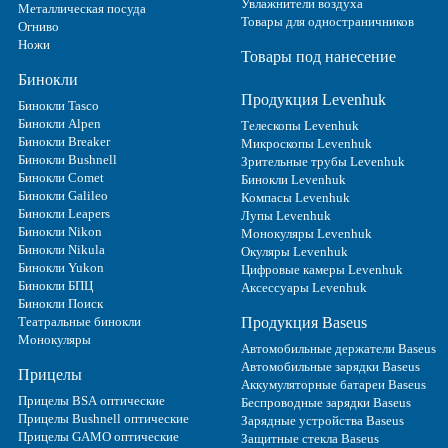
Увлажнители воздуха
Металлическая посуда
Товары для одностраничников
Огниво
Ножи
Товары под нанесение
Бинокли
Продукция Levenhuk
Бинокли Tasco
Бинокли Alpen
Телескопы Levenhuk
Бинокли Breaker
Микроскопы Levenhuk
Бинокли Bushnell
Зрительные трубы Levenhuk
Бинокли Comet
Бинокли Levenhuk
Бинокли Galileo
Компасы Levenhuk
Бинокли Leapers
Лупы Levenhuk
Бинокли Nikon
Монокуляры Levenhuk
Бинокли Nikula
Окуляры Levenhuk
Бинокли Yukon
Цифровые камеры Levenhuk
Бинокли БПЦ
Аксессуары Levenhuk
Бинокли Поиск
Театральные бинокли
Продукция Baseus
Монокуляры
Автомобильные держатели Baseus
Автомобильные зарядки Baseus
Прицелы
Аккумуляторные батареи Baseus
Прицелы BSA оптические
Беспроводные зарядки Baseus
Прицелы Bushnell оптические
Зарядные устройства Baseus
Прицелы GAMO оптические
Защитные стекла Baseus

---

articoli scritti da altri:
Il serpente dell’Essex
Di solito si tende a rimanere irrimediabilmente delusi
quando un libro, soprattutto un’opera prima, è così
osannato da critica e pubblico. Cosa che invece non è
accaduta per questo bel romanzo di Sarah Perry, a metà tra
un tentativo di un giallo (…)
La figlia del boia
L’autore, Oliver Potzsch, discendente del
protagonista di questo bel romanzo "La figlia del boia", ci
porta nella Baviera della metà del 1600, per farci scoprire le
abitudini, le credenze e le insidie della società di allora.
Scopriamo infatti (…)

◆ **Exercise**:
Can you repeat the rows above, from the one containing "Увлажнители воздуха" through the one containing "Защитные стекла Baseus", with every character unchanged?

◆ **Response to this exercise**:
Увлажнители воздуха
Металлическая посуда
Товары для одностраничников
Огниво
Ножи
Товары под нанесение
Бинокли
Продукция Levenhuk
Бинокли Tasco
Бинокли Alpen
Телескопы Levenhuk
Бинокли Breaker
Микроскопы Levenhuk
Бинокли Bushnell
Зрительные трубы Levenhuk
Бинокли Comet
Бинокли Levenhuk
Бинокли Galileo
Компасы Levenhuk
Бинокли Leapers
Лупы Levenhuk
Бинокли Nikon
Монокуляры Levenhuk
Бинокли Nikula
Окуляры Levenhuk
Бинокли Yukon
Цифровые камеры Levenhuk
Бинокли БПЦ
Аксессуары Levenhuk
Бинокли Поиск
Театральные бинокли
Продукция Baseus
Монокуляры
Автомобильные держатели Baseus
Автомобильные зарядки Baseus
Прицелы
Аккумуляторные батареи Baseus
Прицелы BSA оптические
Беспроводные зарядки Baseus
Прицелы Bushnell оптические
Зарядные устройства Baseus
Прицелы GAMO оптические
Защитные стекла Baseus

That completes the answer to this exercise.